> **What you need to do**
Whenever a line in the entries below contains the string "scale", copy that line.

> **Raw data**

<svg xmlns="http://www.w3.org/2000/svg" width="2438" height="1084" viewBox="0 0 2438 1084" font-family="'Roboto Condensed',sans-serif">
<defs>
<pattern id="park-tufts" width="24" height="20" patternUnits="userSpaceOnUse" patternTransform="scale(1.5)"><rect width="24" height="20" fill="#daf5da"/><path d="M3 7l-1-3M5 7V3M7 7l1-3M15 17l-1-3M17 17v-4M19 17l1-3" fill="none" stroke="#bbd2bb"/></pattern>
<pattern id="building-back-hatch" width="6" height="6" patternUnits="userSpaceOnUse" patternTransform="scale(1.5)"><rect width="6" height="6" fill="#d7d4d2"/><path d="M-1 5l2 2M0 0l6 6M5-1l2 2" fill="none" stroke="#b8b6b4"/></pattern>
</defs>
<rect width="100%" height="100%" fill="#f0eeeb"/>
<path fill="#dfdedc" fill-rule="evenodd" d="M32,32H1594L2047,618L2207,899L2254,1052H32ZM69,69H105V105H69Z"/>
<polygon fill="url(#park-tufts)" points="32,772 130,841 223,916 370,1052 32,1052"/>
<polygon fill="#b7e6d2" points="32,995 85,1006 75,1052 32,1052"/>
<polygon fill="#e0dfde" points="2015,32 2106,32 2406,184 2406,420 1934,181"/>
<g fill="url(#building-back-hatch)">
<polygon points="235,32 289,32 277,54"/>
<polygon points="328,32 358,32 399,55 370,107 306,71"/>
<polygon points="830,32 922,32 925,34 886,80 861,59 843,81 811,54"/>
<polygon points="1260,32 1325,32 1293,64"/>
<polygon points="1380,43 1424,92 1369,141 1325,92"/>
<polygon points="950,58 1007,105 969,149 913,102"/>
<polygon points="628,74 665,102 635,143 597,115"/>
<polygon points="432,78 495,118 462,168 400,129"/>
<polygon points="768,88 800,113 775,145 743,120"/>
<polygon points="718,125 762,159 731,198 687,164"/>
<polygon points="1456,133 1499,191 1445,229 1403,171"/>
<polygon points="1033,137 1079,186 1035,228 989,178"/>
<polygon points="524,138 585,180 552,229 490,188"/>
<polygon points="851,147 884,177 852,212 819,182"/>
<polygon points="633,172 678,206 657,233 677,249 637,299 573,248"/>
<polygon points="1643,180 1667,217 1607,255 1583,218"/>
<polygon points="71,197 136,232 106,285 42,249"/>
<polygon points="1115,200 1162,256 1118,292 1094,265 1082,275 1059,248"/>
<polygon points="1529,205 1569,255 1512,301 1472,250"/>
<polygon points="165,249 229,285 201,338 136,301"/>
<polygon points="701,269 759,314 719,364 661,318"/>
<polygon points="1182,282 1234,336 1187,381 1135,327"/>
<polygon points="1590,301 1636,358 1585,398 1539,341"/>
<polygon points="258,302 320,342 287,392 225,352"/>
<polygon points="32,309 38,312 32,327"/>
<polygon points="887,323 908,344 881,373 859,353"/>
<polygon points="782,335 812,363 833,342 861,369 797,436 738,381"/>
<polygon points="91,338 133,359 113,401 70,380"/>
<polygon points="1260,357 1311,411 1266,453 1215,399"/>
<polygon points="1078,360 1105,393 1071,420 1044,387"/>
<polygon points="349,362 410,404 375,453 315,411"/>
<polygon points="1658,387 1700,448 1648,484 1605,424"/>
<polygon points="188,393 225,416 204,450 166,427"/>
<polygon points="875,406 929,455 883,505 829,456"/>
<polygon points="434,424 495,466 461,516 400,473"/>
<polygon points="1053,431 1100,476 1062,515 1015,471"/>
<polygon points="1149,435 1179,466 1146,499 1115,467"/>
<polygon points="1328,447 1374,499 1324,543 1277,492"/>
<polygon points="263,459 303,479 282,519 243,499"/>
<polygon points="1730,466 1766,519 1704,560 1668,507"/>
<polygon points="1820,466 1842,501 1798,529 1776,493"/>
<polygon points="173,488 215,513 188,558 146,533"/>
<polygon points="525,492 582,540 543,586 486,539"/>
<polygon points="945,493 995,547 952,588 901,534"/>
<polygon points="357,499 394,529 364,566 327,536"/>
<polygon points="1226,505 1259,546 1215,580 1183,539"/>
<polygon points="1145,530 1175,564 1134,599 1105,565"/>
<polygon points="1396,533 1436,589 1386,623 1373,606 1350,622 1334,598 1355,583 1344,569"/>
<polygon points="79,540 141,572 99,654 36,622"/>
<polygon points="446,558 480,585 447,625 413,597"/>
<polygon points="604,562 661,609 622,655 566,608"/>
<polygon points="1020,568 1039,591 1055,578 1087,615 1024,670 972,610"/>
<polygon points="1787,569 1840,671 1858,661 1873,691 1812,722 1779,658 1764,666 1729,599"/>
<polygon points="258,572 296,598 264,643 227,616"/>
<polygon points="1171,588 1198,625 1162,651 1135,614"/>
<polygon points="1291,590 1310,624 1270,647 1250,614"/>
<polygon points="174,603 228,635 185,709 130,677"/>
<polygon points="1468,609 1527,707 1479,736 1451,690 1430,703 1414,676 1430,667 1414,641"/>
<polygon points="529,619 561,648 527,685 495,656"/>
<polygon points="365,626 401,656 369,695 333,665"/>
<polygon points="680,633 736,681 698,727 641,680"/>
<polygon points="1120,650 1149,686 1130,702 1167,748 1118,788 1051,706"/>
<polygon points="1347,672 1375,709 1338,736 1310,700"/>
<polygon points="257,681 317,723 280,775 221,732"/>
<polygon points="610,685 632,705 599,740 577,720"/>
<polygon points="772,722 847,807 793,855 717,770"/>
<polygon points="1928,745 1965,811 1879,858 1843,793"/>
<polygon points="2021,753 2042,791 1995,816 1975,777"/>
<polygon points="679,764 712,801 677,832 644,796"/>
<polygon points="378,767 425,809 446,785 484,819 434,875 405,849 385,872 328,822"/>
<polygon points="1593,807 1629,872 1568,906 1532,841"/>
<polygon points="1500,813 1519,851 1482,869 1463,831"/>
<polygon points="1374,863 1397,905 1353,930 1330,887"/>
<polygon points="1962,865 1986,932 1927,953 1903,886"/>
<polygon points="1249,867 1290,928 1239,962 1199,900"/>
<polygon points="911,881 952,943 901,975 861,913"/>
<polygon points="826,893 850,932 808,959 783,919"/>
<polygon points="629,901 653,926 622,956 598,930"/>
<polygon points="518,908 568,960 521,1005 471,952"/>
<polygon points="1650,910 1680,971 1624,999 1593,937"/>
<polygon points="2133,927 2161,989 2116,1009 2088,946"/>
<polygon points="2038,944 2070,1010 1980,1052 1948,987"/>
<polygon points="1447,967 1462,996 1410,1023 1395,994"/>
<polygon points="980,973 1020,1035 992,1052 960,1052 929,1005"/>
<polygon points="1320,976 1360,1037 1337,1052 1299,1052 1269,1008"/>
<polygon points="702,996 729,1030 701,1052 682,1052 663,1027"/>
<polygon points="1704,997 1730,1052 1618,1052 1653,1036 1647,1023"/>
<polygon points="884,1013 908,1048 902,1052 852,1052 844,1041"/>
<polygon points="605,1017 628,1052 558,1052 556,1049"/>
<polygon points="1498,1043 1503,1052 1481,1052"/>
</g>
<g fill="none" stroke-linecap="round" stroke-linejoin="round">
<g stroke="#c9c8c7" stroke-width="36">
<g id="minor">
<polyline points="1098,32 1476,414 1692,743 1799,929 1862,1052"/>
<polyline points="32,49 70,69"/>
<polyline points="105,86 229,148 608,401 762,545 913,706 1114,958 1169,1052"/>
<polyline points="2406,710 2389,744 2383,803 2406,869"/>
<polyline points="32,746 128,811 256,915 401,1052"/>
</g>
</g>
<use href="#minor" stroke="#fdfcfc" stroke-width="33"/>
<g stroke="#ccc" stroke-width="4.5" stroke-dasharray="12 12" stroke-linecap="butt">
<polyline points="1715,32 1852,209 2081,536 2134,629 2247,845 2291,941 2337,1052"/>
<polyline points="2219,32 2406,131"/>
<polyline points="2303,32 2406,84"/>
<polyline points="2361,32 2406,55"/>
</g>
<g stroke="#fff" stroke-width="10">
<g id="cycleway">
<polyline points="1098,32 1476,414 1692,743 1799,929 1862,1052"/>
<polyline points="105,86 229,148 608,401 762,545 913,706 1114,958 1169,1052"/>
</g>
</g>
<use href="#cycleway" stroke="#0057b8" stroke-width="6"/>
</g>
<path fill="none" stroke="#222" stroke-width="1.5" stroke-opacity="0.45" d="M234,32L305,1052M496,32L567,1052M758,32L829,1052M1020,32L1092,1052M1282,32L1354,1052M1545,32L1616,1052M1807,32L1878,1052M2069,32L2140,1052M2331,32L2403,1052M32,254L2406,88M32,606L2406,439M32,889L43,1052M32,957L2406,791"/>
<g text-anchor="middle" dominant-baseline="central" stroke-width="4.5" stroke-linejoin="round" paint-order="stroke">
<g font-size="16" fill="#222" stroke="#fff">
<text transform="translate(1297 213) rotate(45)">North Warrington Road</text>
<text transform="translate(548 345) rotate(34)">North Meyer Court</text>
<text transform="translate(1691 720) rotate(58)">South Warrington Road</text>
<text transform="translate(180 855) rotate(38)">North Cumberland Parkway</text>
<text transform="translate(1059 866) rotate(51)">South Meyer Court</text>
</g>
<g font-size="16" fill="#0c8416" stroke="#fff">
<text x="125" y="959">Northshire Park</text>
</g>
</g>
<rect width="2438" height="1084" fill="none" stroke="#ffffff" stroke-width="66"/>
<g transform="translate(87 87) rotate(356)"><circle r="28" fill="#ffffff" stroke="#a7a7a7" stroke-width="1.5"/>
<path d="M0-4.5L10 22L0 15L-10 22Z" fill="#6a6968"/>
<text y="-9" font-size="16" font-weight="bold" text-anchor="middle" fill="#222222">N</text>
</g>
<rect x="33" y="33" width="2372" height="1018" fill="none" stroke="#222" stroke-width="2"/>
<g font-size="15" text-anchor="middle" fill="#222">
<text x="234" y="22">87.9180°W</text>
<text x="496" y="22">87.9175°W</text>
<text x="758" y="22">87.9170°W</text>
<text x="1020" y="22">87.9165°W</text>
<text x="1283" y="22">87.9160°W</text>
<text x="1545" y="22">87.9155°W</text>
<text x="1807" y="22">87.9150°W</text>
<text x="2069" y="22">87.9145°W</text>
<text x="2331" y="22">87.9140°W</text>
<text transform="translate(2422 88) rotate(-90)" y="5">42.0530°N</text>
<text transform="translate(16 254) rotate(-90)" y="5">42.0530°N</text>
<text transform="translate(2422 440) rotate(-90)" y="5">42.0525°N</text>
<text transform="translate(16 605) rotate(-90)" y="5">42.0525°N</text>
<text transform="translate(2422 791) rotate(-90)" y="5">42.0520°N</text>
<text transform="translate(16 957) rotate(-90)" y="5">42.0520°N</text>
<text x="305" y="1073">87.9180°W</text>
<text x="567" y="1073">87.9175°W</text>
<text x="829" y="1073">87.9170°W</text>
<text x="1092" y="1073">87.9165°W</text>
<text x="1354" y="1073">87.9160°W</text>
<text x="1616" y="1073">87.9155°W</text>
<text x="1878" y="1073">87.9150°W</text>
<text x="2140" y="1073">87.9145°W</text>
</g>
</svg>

> **Result for this task**
<pattern id="park-tufts" width="24" height="20" patternUnits="userSpaceOnUse" patternTransform="scale(1.5)"><rect width="24" height="20" fill="#daf5da"/><path d="M3 7l-1-3M5 7V3M7 7l1-3M15 17l-1-3M17 17v-4M19 17l1-3" fill="none" stroke="#bbd2bb"/></pattern>
<pattern id="building-back-hatch" width="6" height="6" patternUnits="userSpaceOnUse" patternTransform="scale(1.5)"><rect width="6" height="6" fill="#d7d4d2"/><path d="M-1 5l2 2M0 0l6 6M5-1l2 2" fill="none" stroke="#b8b6b4"/></pattern>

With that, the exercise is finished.